Saved data entries:
######
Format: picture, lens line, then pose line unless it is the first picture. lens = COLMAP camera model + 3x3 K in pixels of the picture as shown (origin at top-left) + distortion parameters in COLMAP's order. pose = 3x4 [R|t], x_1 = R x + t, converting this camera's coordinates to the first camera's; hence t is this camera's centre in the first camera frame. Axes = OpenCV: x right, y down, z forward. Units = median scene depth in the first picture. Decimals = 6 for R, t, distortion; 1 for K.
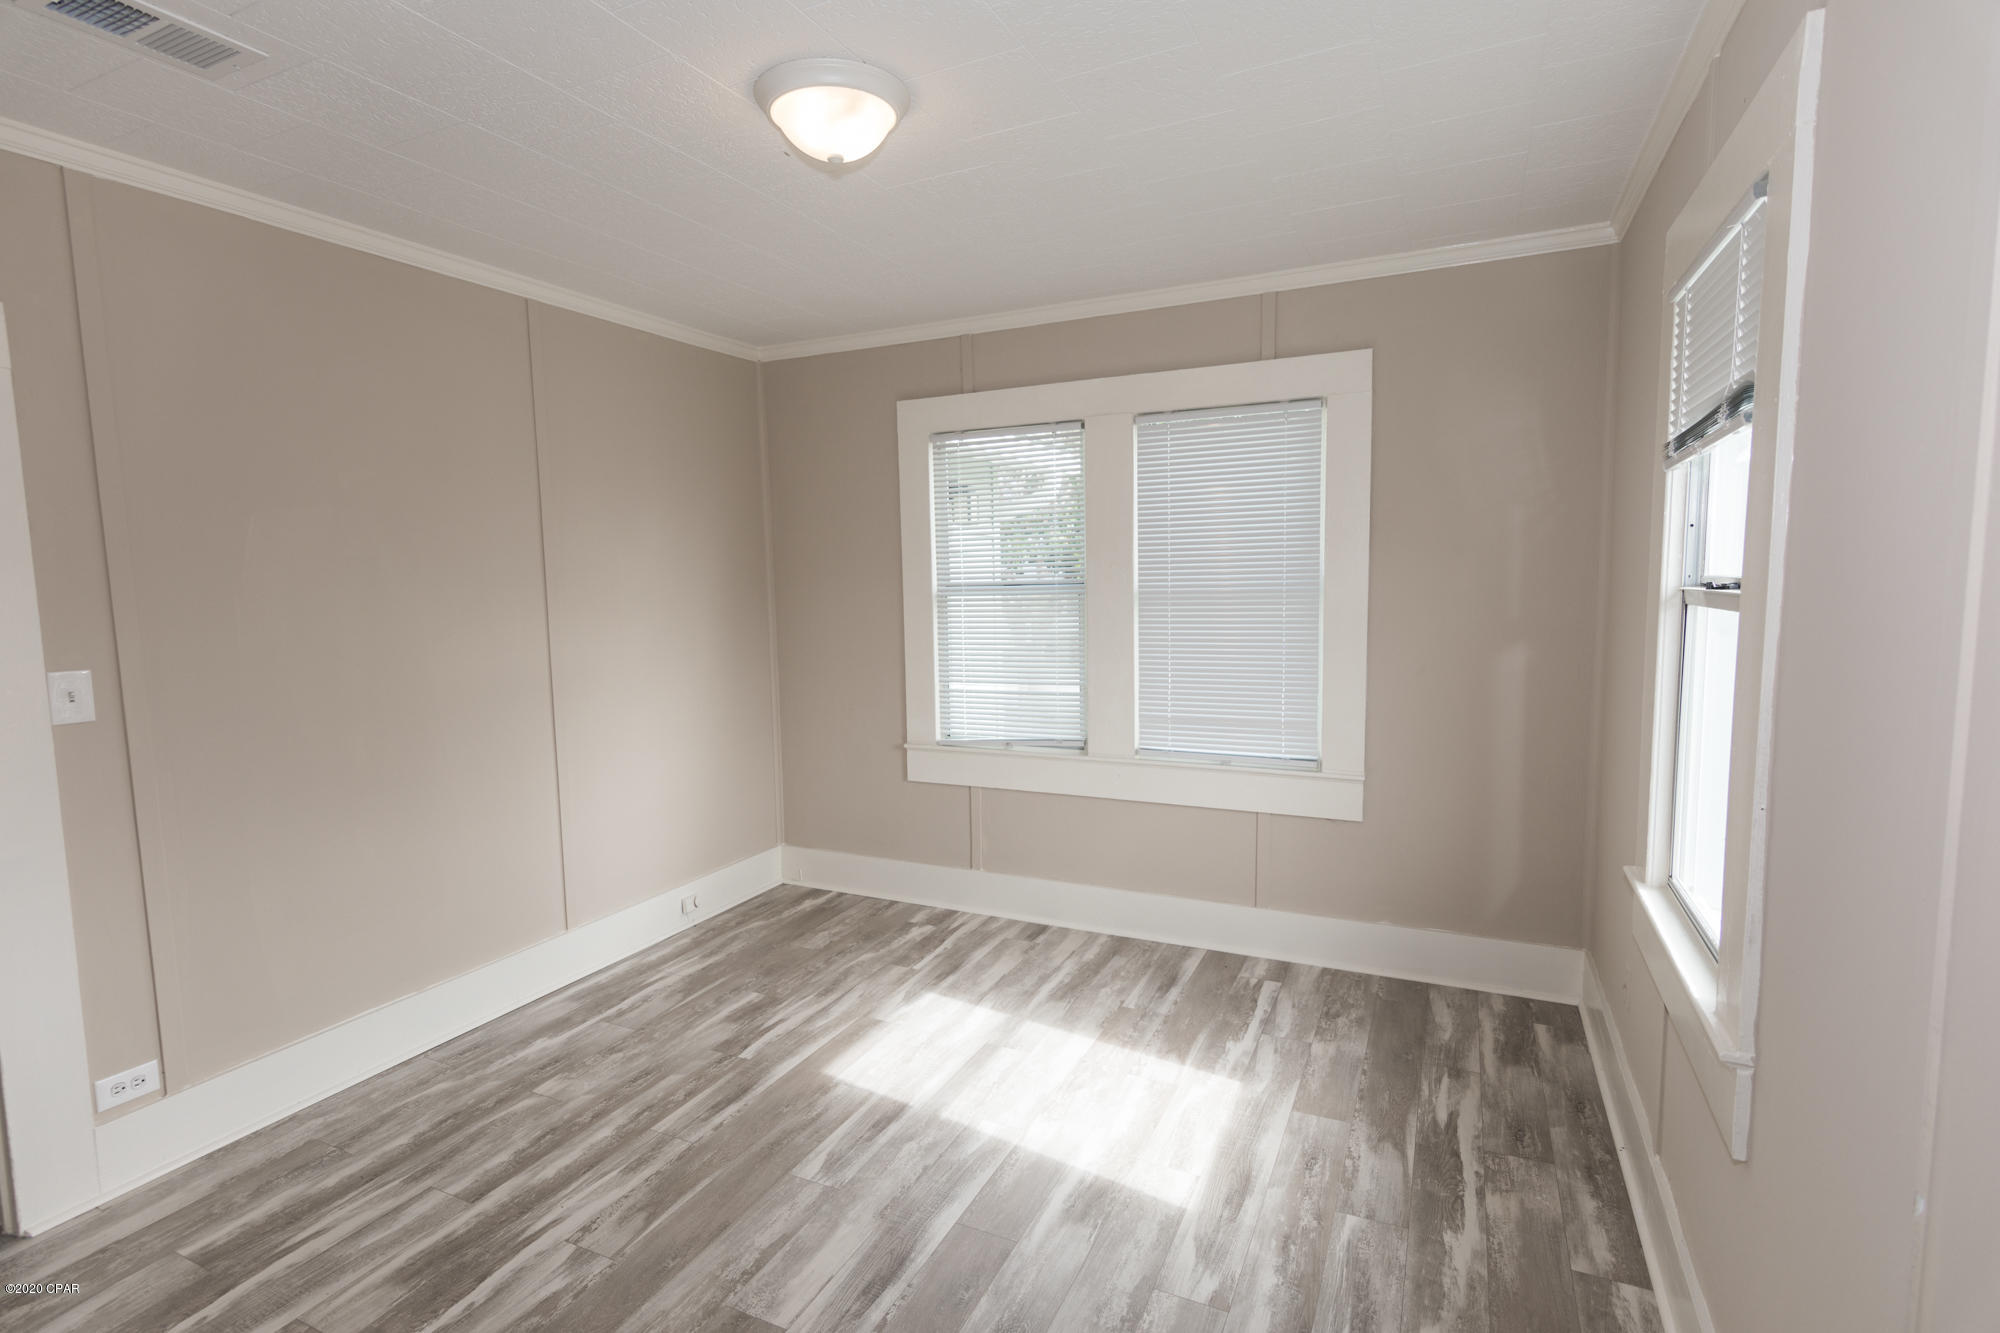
lens RADIAL K [[959.6, 0, 998.1], [0, 959.6, 664.6], [0, 0, 1]] dist [-0.009102, 0.004780]
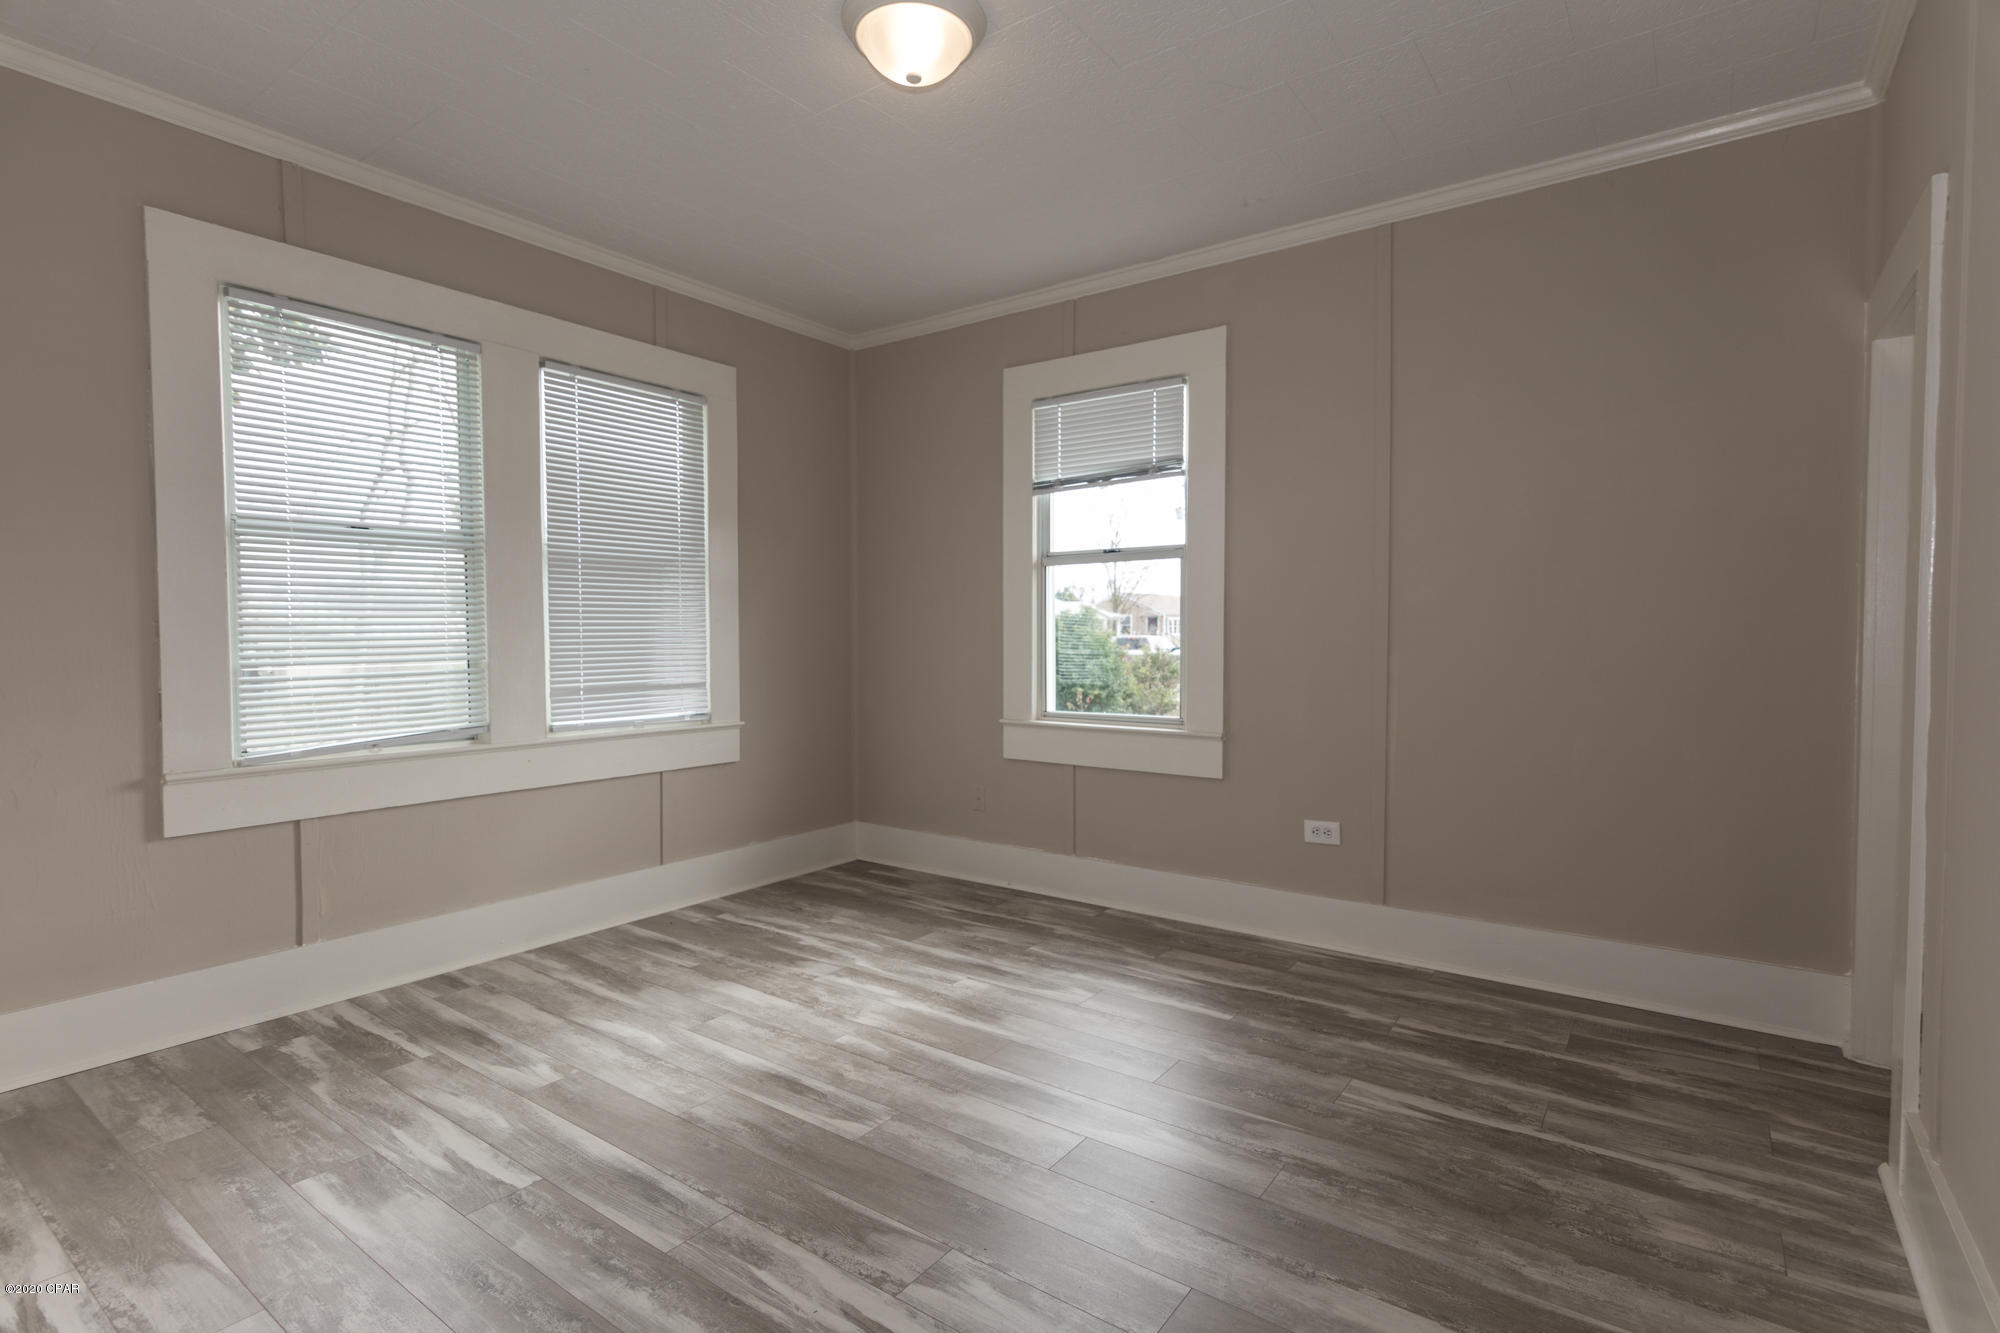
lens RADIAL K [[959.6, 0, 1001.4], [0, 959.6, 668.0], [0, 0, 1]] dist [-0.009102, 0.004780]
pose [[0.171801, -0.016244, 0.984998, -0.728750], [0.092543, 0.995709, 0.000279, 0.078876], [-0.980775, 0.091106, 0.172567, 0.468984]]
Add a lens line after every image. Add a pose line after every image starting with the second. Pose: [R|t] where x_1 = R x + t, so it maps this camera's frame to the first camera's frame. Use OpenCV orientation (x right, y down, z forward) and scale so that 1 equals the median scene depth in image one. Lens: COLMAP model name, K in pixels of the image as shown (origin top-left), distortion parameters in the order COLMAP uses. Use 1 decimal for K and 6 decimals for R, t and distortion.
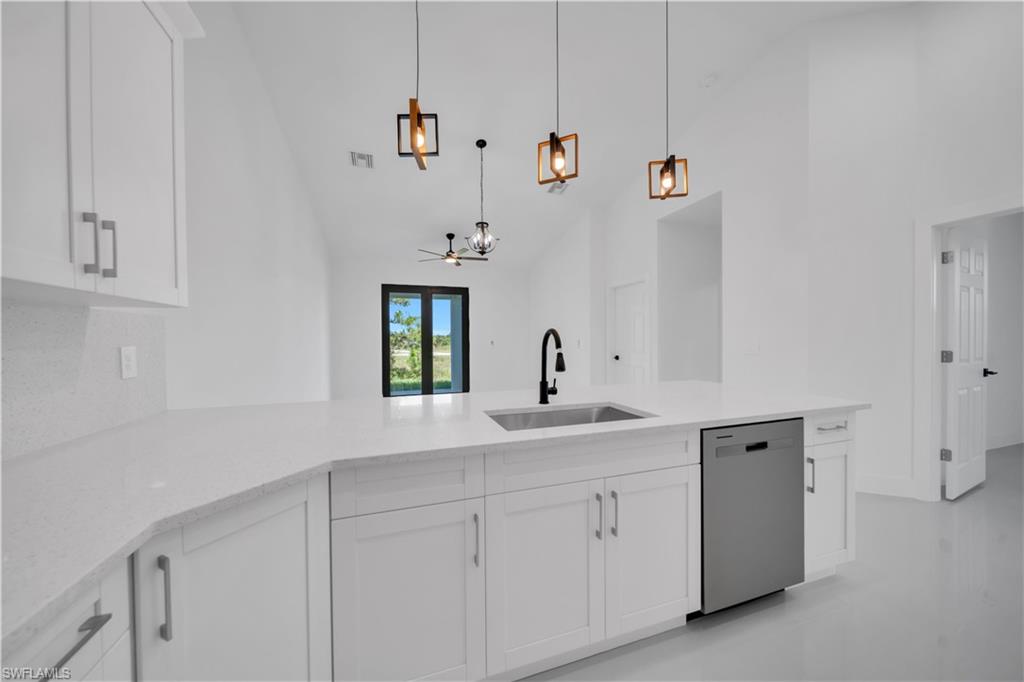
lens RADIAL K [[354.3, 0, 511.0], [0, 354.3, 343.3], [0, 0, 1]] dist [0.000121, -0.000070]
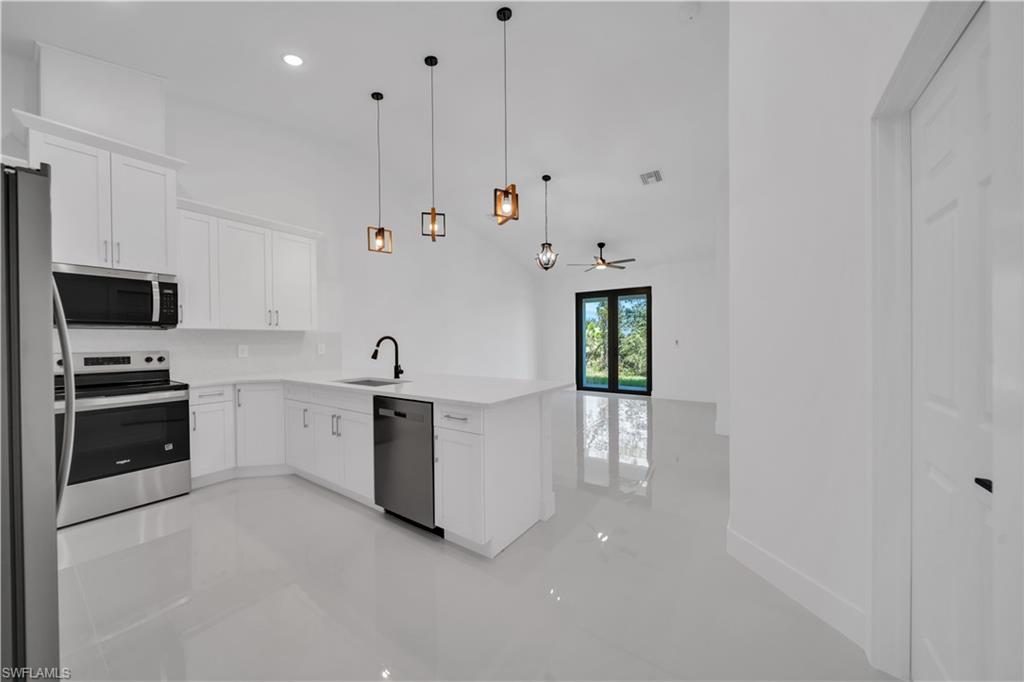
lens RADIAL K [[354.3, 0, 511.0], [0, 354.3, 343.3], [0, 0, 1]] dist [0.000121, -0.000070]
pose [[0.584879, 0.005597, -0.811101, 0.826839], [-0.001640, 0.999982, 0.005717, -0.005732], [0.811119, -0.002014, 0.584878, 0.196717]]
######
### Exercise goal
Copy all of the lines above word for word, but leave the pictures out of your copy.

### Response area
Format: picture, lens line, then pose line unless it is the first picture. lens = COLMAP camera model + 3x3 K in pixels of the picture as shown (origin at top-left) + distortion parameters in COLMAP's order. pose = 3x4 [R|t], x_1 = R x + t, converting this camera's coordinates to the first camera's; hence t is this camera's centre in the first camera frame. Axes = OpenCV: x right, y down, z forward. Units = median scene depth in the first picture. Decimals = 6 for R, t, distortion; 1 for K.
lens RADIAL K [[959.6, 0, 998.1], [0, 959.6, 664.6], [0, 0, 1]] dist [-0.009102, 0.004780]
lens RADIAL K [[959.6, 0, 1001.4], [0, 959.6, 668.0], [0, 0, 1]] dist [-0.009102, 0.004780]
pose [[0.171801, -0.016244, 0.984998, -0.728750], [0.092543, 0.995709, 0.000279, 0.078876], [-0.980775, 0.091106, 0.172567, 0.468984]]
Add a lens line after every image. Add a pose line after every image starting with the second. Pose: [R|t] where x_1 = R x + t, so it maps this camera's frame to the first camera's frame. Use OpenCV orientation (x right, y down, z forward) and scale so that 1 equals the median scene depth in image one. Lens: COLMAP model name, K in pixels of the image as shown (origin top-left), distortion parameters in the order COLMAP uses. Use 1 decimal for K and 6 decimals for R, t and distortion.
lens RADIAL K [[354.3, 0, 511.0], [0, 354.3, 343.3], [0, 0, 1]] dist [0.000121, -0.000070]
lens RADIAL K [[354.3, 0, 511.0], [0, 354.3, 343.3], [0, 0, 1]] dist [0.000121, -0.000070]
pose [[0.584879, 0.005597, -0.811101, 0.826839], [-0.001640, 0.999982, 0.005717, -0.005732], [0.811119, -0.002014, 0.584878, 0.196717]]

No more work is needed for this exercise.